Repeat the listing exactly. The images do not belong in the copy.

═══ MATERIAL PROVIDED ═══

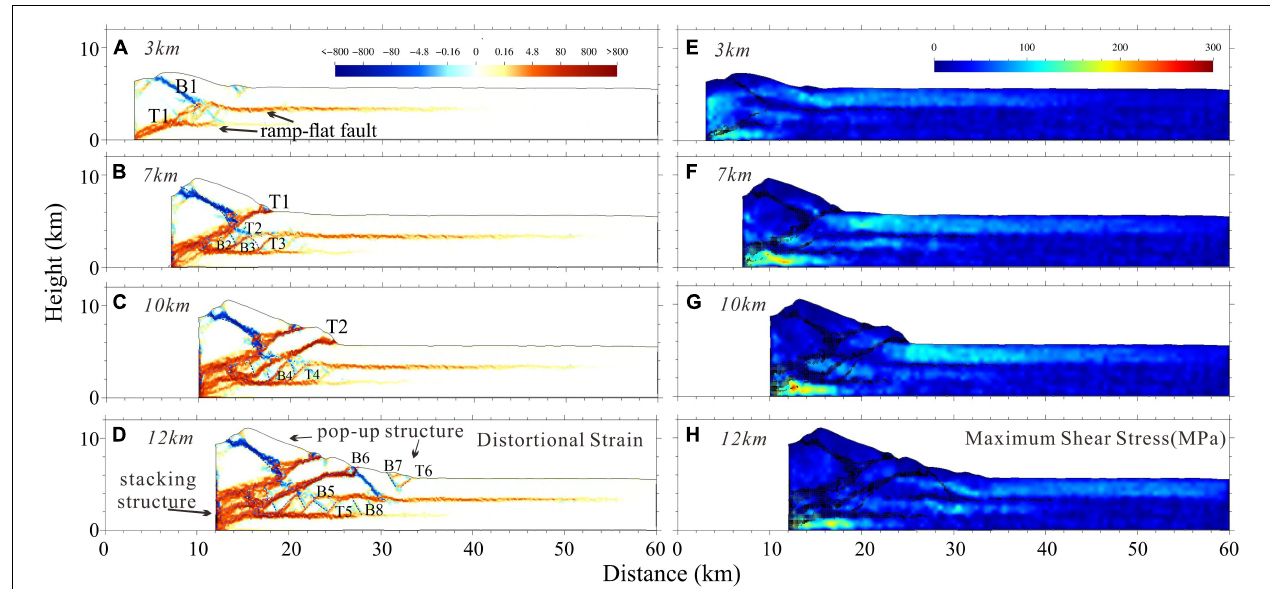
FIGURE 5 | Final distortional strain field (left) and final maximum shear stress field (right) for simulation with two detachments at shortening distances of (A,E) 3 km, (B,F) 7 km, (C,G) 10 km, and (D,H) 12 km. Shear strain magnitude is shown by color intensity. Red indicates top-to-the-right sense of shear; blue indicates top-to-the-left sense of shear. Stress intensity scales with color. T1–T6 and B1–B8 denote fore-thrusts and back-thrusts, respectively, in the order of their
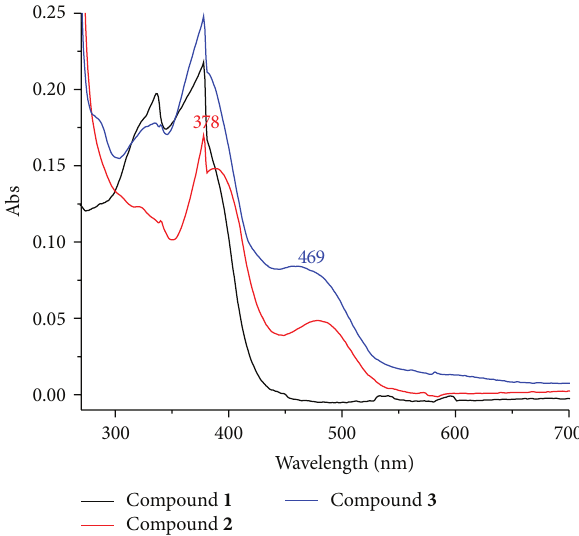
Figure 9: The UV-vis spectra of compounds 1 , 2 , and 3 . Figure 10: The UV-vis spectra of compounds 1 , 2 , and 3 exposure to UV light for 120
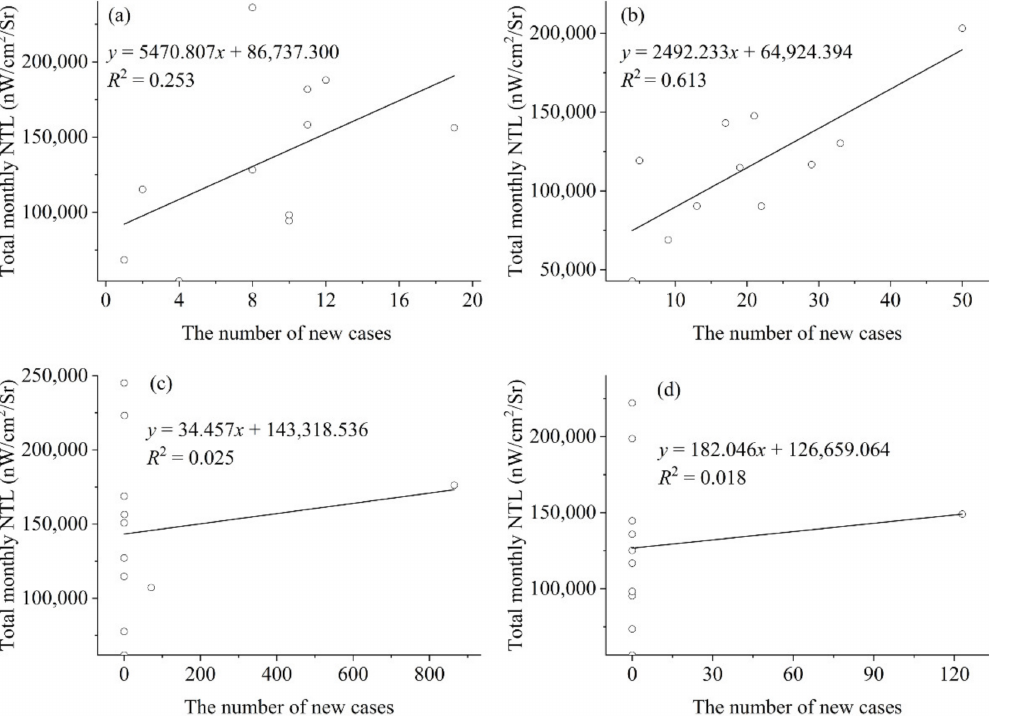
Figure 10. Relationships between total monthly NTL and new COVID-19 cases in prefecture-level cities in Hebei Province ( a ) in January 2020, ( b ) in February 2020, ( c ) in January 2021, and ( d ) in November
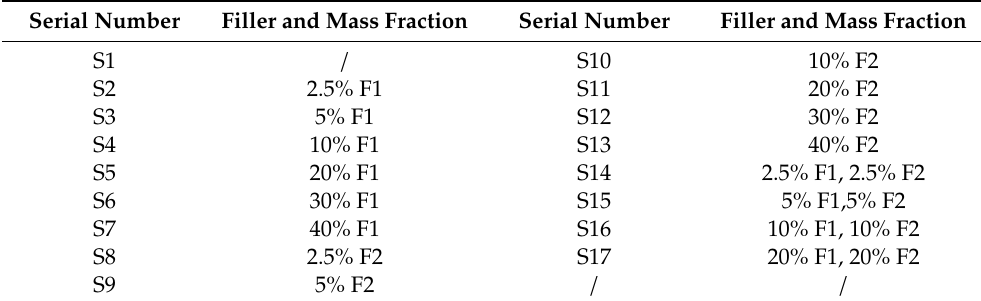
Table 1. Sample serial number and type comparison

═══

● **SOLUTION**:
FIGURE 5 | Final distortional strain field (left) and final maximum shear stress field (right) for simulation with two detachments at shortening distances of (A,E) 3 km, (B,F) 7 km, (C,G) 10 km, and (D,H) 12 km. Shear strain magnitude is shown by color intensity. Red indicates top-to-the-right sense of shear; blue indicates top-to-the-left sense of shear. Stress intensity scales with color. T1–T6 and B1–B8 denote fore-thrusts and back-thrusts, respectively, in the order of their
Figure 9: The UV-vis spectra of compounds 1 , 2 , and 3 . Figure 10: The UV-vis spectra of compounds 1 , 2 , and 3 exposure to UV light for 120
Figure 10. Relationships between total monthly NTL and new COVID-19 cases in prefecture-level cities in Hebei Province ( a ) in January 2020, ( b ) in February 2020, ( c ) in January 2021, and ( d ) in November
Table 1. Sample serial number and type comparison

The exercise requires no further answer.